WORK ORDER »
Look below for the line containing "left ear: (597, 407)" and the line containing "nose: (826, 432)"; repeat exactly those two lines and all lines between them, and nothing else.

########################################

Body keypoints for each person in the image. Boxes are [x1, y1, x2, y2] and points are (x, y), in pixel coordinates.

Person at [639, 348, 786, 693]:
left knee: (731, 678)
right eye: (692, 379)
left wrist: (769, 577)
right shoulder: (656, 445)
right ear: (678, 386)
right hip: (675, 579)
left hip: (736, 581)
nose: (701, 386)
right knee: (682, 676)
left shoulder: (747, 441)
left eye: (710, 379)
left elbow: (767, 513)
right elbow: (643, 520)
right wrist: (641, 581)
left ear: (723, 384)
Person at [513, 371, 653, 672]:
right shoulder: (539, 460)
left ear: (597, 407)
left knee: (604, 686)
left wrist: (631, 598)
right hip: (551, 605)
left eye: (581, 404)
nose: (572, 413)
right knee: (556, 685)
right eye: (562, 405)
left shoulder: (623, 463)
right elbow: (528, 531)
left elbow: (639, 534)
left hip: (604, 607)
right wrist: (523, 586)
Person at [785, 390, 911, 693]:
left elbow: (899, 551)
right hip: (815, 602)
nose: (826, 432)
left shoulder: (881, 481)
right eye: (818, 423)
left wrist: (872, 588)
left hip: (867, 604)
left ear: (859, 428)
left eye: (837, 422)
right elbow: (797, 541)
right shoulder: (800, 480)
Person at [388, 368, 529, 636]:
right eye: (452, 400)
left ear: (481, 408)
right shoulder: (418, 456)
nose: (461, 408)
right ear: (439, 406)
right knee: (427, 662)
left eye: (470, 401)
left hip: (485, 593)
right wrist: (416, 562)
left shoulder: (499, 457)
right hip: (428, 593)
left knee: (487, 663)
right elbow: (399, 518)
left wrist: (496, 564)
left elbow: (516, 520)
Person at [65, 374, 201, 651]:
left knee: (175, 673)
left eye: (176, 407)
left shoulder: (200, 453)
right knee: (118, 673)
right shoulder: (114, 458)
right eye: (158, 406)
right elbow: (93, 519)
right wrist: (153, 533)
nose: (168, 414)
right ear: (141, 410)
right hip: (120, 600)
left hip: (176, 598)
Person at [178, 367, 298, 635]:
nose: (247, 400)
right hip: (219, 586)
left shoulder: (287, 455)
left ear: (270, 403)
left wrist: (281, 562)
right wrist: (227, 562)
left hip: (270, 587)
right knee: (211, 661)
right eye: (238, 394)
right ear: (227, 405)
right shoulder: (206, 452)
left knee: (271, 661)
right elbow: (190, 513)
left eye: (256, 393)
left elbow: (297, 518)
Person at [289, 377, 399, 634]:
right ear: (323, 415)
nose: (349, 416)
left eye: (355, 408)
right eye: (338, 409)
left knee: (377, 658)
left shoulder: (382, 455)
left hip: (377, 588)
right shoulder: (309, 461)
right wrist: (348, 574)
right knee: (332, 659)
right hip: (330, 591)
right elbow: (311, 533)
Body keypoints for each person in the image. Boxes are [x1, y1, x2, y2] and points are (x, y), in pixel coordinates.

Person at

########################################

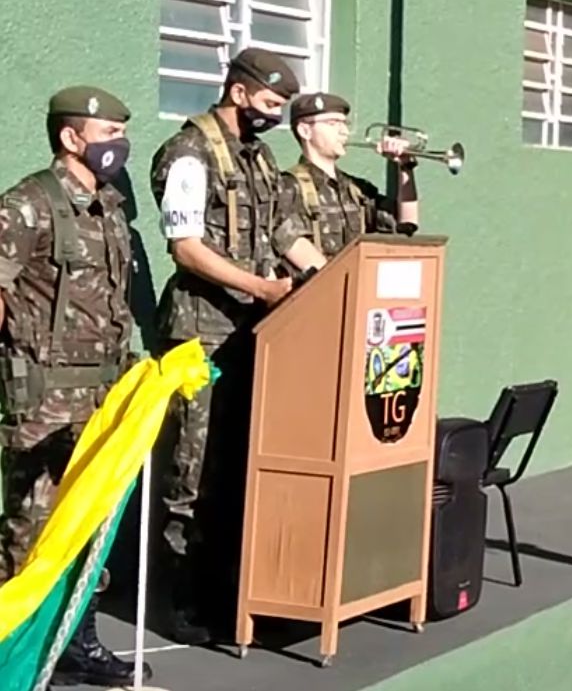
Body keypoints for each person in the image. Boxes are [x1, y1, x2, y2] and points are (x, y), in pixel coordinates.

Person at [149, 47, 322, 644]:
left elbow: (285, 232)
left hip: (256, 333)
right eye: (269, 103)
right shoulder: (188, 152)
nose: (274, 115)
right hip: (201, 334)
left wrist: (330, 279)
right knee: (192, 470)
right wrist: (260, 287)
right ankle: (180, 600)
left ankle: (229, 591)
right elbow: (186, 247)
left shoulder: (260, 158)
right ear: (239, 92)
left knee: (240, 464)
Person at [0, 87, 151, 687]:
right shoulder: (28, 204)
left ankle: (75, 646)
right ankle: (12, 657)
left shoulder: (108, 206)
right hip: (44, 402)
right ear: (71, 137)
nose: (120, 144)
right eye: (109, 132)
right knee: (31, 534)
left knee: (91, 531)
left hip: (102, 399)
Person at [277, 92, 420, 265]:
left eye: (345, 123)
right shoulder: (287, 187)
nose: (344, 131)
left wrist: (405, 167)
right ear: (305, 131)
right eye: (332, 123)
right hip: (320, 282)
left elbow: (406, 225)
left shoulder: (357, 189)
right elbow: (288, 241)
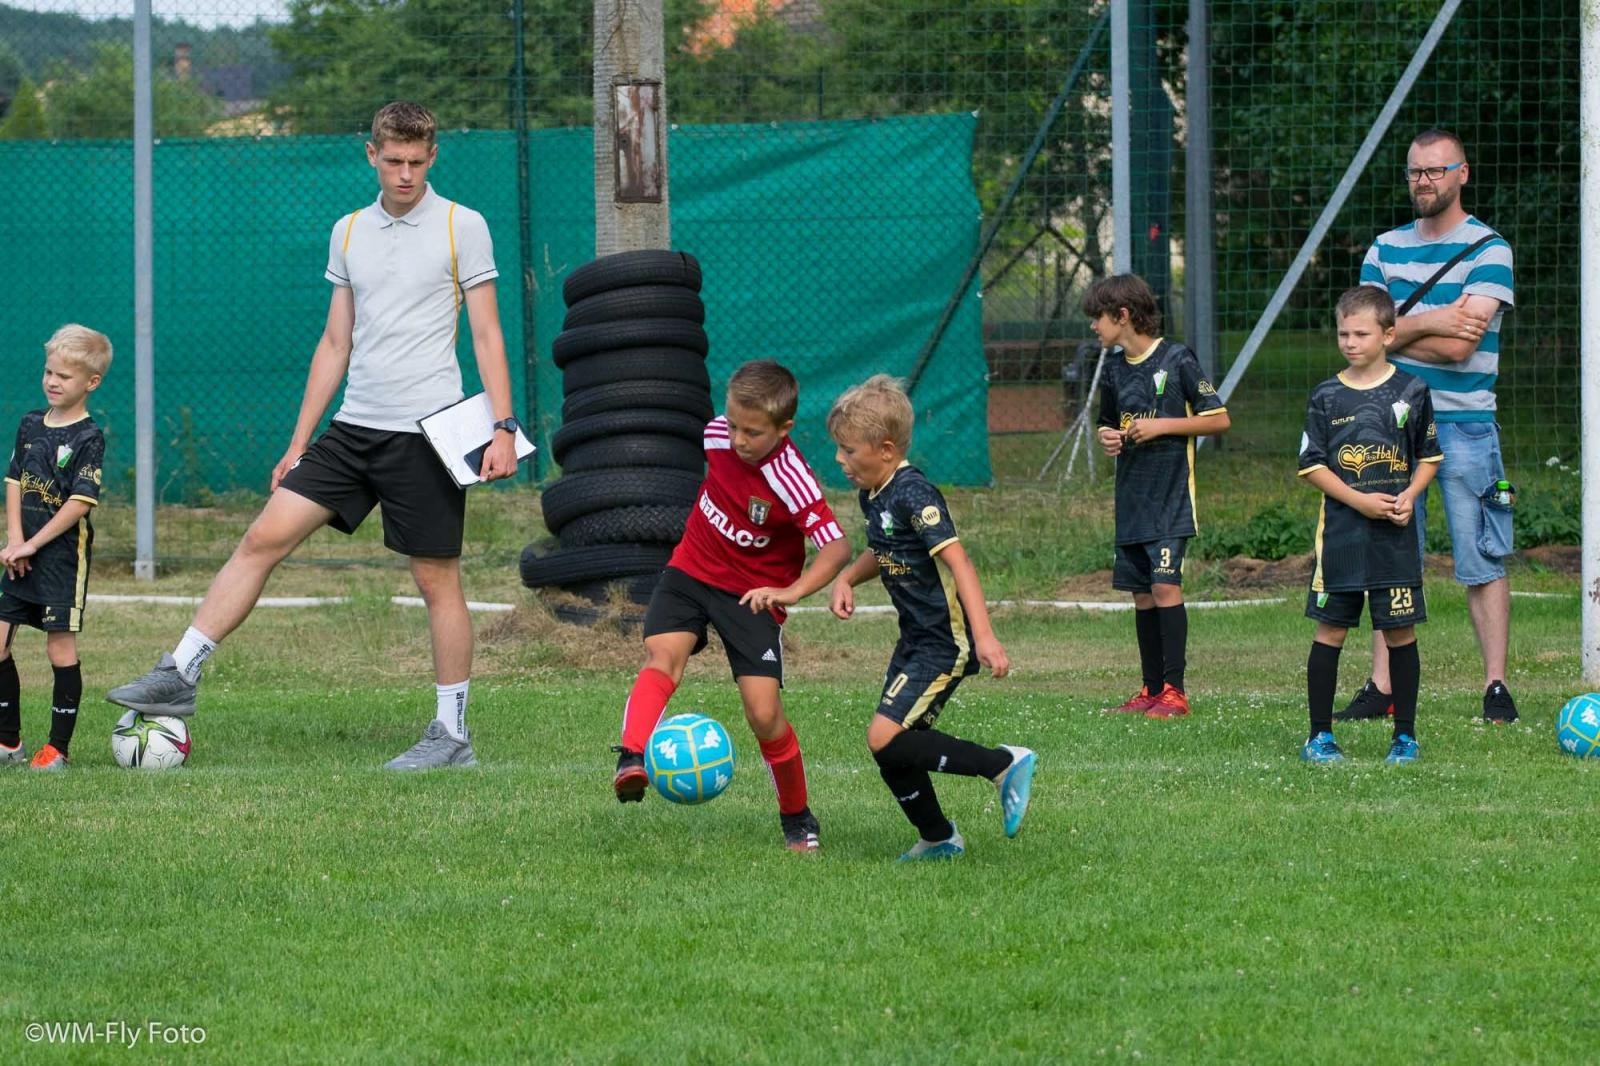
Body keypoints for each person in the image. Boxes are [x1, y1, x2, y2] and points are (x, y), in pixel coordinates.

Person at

########################################

TASK RESULT »
left ear: (597, 407)
left knee: (604, 686)
left wrist: (631, 598)
right hip: (551, 605)
left eye: (581, 404)
nose: (572, 413)
right knee: (556, 685)
right eye: (562, 405)
left shoulder: (623, 463)
right elbow: (528, 531)
left elbow: (639, 534)
left hip: (604, 607)
right wrist: (523, 586)
Person at [785, 390, 911, 693]:
left elbow: (899, 551)
right hip: (815, 602)
nose: (826, 432)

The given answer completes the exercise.